Is it possible to do so?

dhpollack · February 26, 2019, 4:10pm

You add it to the dataset. You should look into the torchvision CIFAR10 dataset. There are dataset concatenators, but I’m not sure those will work for a specific set such as CIFAR10.

justusschock · February 26, 2019, 4:20pm

in addition to what @dhpollack said: Depending on your use case you’d maybe reinstantiate the dataloader because it might have an old value for your dataset length and this might cause wrong behavior in the sampler.

Zeeky · February 26, 2019, 5:01pm

Thanks. But torchvision.datasets has some transform operations. How to work around those is another problem.

I have tried the following:

extract trainloader.dataset.train_data and trainloader.dataset.train_label
reform dataset with my own data (weight tensor).
Data.TensorDataset(train_data, train_label, weight_tensor)
re-define trainloader.

But it won’t keep transform operations. which is causing dimension error during training.

Zeeky · February 26, 2019, 5:04pm

I agree, but transform operations is another problem. How to keep those when re-defining dataloader.

dhpollack · February 27, 2019, 12:39pm

First off, what do you mean by “I want to append/add another tensor to the trainloader (e.g., weights for training data)”. That sounds like you want to load previously trained weights into your model. This has nothing to do with the dataloader or dataset. Is this what you are trying to do?.

You can add the transformations to any dataset. I think appending items to this dataset will be quite difficult, because the dataset itself seems to be a bunch of pickle files. So you’d have to add items to the pickle to make this process repeatable. Going through the process of creating your own dataset based on the official CIFAR10 one would probably be helpful since you are doing more than just using cifar.

Having said that…

you could try to directly access dataset and append your images as numpy arrays and labels as ints by accessing

newimg, newlabel = np.random.rand(1, 32, 32, 3), 1
ds = torchvision.datasets.CIFAR10(root='./data', train=True,
                                        download=True, transform=transform)
dl = torch.utils.data.DataLoader(ds, batch_size=4,
                                          shuffle=True, num_workers=2)
ds.data = np.r_[dl.dataset.data, newimg]
dl.targets.append(newlabel)

That seems more difficult. Also, it is sometimes the case that the sampler doesn’t pick up these changes. I think you could access that directly, but again, you should just rewrite the Dataset.
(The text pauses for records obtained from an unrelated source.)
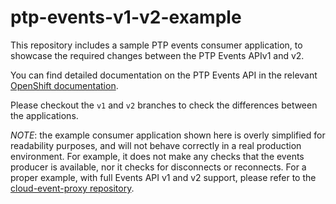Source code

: # ptp-events-v1-v2-example
This repository includes a sample PTP events consumer application, to showcase the required changes between the PTP Events APIv1 and v2.

You can find detailed documentation on the PTP Events API in the relevant [OpenShift documentation](https://docs.redhat.com/en/documentation/openshift_container_platform/4.16/html-single/networking/index#ptp-cloud-events-consumer-dev-reference-v2).

Please checkout the `v1` and `v2` branches to check the differences between the applications.

*NOTE*: the example consumer application shown here is overly simplified for readability purposes, and will not behave correctly in a real
production environment. For example, it does not make any checks that the events producer is available, nor it checks for disconnects or
reconnects. For a proper example, with full Events API v1 and v2 support, please refer to the [cloud-event-proxy repository](https://github.com/redhat-cne/cloud-event-proxy/tree/main/examples).
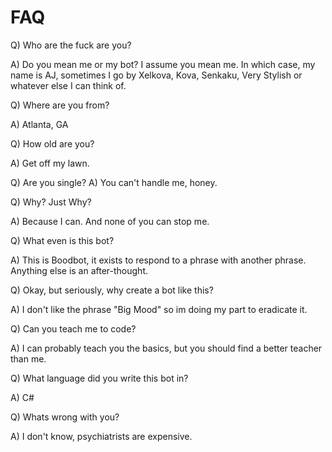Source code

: # FAQ

Q) Who are the fuck are you?

A) Do you mean me or my bot? I assume you mean me. In which case, my name is AJ, sometimes I go by 
Xelkova, Kova, Senkaku, Very Stylish or whatever else I can think of.

Q) Where are you from?

A) Atlanta, GA


Q) How old are you?

A) Get off my lawn.


Q) Are you single?
A) You can't handle me, honey.


Q) Why? Just Why?

A) Because I can. And none of you can stop me.


Q) What even is this bot?

A) This is Boodbot, it exists to respond to a phrase with another phrase. Anything else is an after-thought.


Q) Okay, but seriously, why create a bot like this?

A) I don't like the phrase "Big Mood" so im doing my part to eradicate it.


Q) Can you teach me to code?

A) I can probably teach you the basics, but you should find a better teacher than me.


Q) What language did you write this bot in?

A) C#


Q) Whats wrong with you?

A) I don't know, psychiatrists are expensive.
You can start with the official code and work from there.

https://pytorch.org/docs/stable/_modules/torchvision/datasets/cifar.html#CIFAR10

p-enel · July 1, 2022, 7:01pm

I’m interested in doing exactly what the OP asked about.
In addition to the input and targets I would like the DataLoader to return metadata on the target that is used by a custom loss function.
Basically, I would like to have something like that:

for step, (data, target, target_metadata) in enumerate(new_trainloader):
    loss_weights = compute_loss_weights(target_metadata)
    ...
    loss = weighted_loss(model_output, target, loss_weights)

Anyway I can do that with a DataLoader? Or should I implement my own class?